When you decide to pull-up your big girl panties and take charge of your finances like a grown woman, you may begin to realize that everyone will not be happy with your new frugal lifestyle. Your shopaholic friends will become your new financial frenemies and say things to keep you chained to the door of revolving credit, conspicuous consumption and living beyond your means. But they will never outwardly admit that they want what’s financially worse for you. They are like wolves in sheep’s clothing–they will sugar coat what they have to say the way a true financial enemy would do—with flattery and platitudes.
Discerning between you financial frenemy and financial friend is a cornerstone to developing a healthy financial backbone. But be strong and of good courage when you come across the forked tongue of your financial frenemy. Your wallet and your financial future depend on it.
Here are five things that financial frenemies love to say to appeal to keep your financial situation in critical condition:
1. “You only live once (YOLO)”: It’s true; you only live once, but here is something else to remember: each of your credit card bills, mortgage payments and car notes has their own life cycle OAM (once a month.)
2. “But it is on sale…” If you are desperately trying to adhere to a budget, a financial frenemy will gladly try to throw you off your course to debt-free living by saying, “but it’s on sale” to justify something that is not scheduled in your budget. What your financial frenemy fails to understand is that buying unnecessary items whether for a little or a lot is wasted money if it is not a need.
3. “You work hard, you deserve it.” This statement really kills me. When your financial frenemy starts whispering this yadda-yadda, ask them to be more specific about what “it” really means. Because when it comes to spending money that you do not have on things that you already own, “it” really means the following: less money, more debt, more crap, and more clutter. I doubt that that is something that you work hard for or deserve.
4. “It’s an investment…” Your financial frenemy really has a warped understanding of the definition of “investment” when she views spending your tax refund or rent on clothes, hair, electronics, or a car—all items that lose value over time.
Quick reminder, as one of my financial-friends-in-my-head Michelle Singletary loves to say, “If it is on your ass, then it is not an asset.”

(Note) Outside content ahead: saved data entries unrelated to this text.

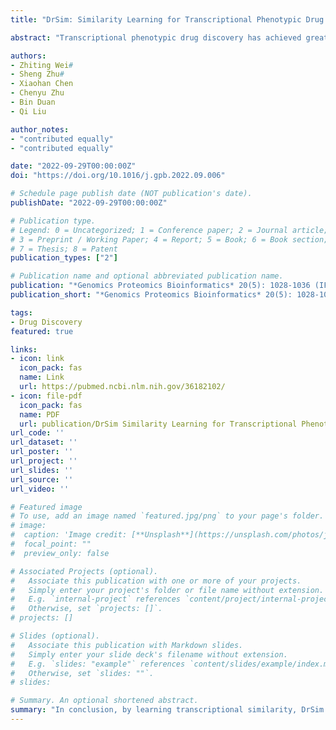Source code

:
 ```yaml
---
title: "DrSim: Similarity Learning for Transcriptional Phenotypic Drug Discovery"

abstract: "Transcriptional phenotypic drug discovery has achieved great success, and various compound perturbation-based data resources, such as connectivity map (CMap) and library of integrated network-based cellular signatures (LINCS), have been presented. Computational strategies fully mining these resources for phenotypic drug discovery have been proposed. Among them, the fundamental issue is to define the proper similarity between transcriptional profiles. Traditionally, such similarity has been defined in an unsupervised way. However, due to the high dimensionality and the existence of high noise in high-throughput data, similarity defined in the traditional way lacks robustness and has limited performance. To this end, we present DrSim, which is a learning-based framework that automatically infers similarity rather than defining it. We evaluated DrSim on publicly available in vitro and in vivo datasets in drug annotation and repositioning. The results indicated that DrSim outperforms the existing methods."

authors:
- Zhiting Wei#
- Sheng Zhu#
- Xiaohan Chen
- Chenyu Zhu
- Bin Duan
- Qi Liu

author_notes:
- "contributed equally"
- "contributed equally"

date: "2022-09-29T00:00:00Z"
doi: "https://doi.org/10.1016/j.gpb.2022.09.006"

# Schedule page publish date (NOT publication's date).
publishDate: "2022-09-29T00:00:00Z"

# Publication type.
# Legend: 0 = Uncategorized; 1 = Conference paper; 2 = Journal article;
# 3 = Preprint / Working Paper; 4 = Report; 5 = Book; 6 = Book section;
# 7 = Thesis; 8 = Patent
publication_types: ["2"]

# Publication name and optional abbreviated publication name.
publication: "*Genomics Proteomics Bioinformatics* 20(5): 1028-1036 (IF: 9.5)"
publication_short: "*Genomics Proteomics Bioinformatics* 20(5): 1028-1036 (IF: 9.5)"

tags:
- Drug Discovery
featured: true

links:
- icon: link
  icon_pack: fas
  name: Link
  url: https://pubmed.ncbi.nlm.nih.gov/36182102/
- icon: file-pdf
  icon_pack: fas
  name: PDF
  url: publication/DrSim Similarity Learning for Transcriptional Phenotypic Drug Discovery.pdf
url_code: ''
url_dataset: ''
url_poster: ''
url_project: ''
url_slides: ''
url_source: ''
url_video: ''

# Featured image
# To use, add an image named `featured.jpg/png` to your page's folder. 
# image:
#  caption: 'Image credit: [**Unsplash**](https://unsplash.com/photos/jdD8gXaTZsc)'
#  focal_point: ""
#  preview_only: false

# Associated Projects (optional).
#   Associate this publication with one or more of your projects.
#   Simply enter your project's folder or file name without extension.
#   E.g. `internal-project` references `content/project/internal-project/index.md`.
#   Otherwise, set `projects: []`.
# projects: []

# Slides (optional).
#   Associate this publication with Markdown slides.
#   Simply enter your slide deck's filename without extension.
#   E.g. `slides: "example"` references `content/slides/example/index.md`.
#   Otherwise, set `slides: ""`.
# slides:

# Summary. An optional shortened abstract.
summary: "In conclusion, by learning transcriptional similarity, DrSim facilitates the broad utility of high-throughput transcriptional perturbation data for phenotypic drug discovery."
---
```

5. “But that’s what credit cards are for…” Your financial frenemy will say this when she is trying to convince you to buy something that is WAY out of your financial comfort zone. I mean, way out. Here’s the thing: credit card money IS NOT yours. If you could not afford to buy an item without the credit card, how do you expect to repay that amount of money PLUS the interest that is slapped on for borrowing someone else’s money?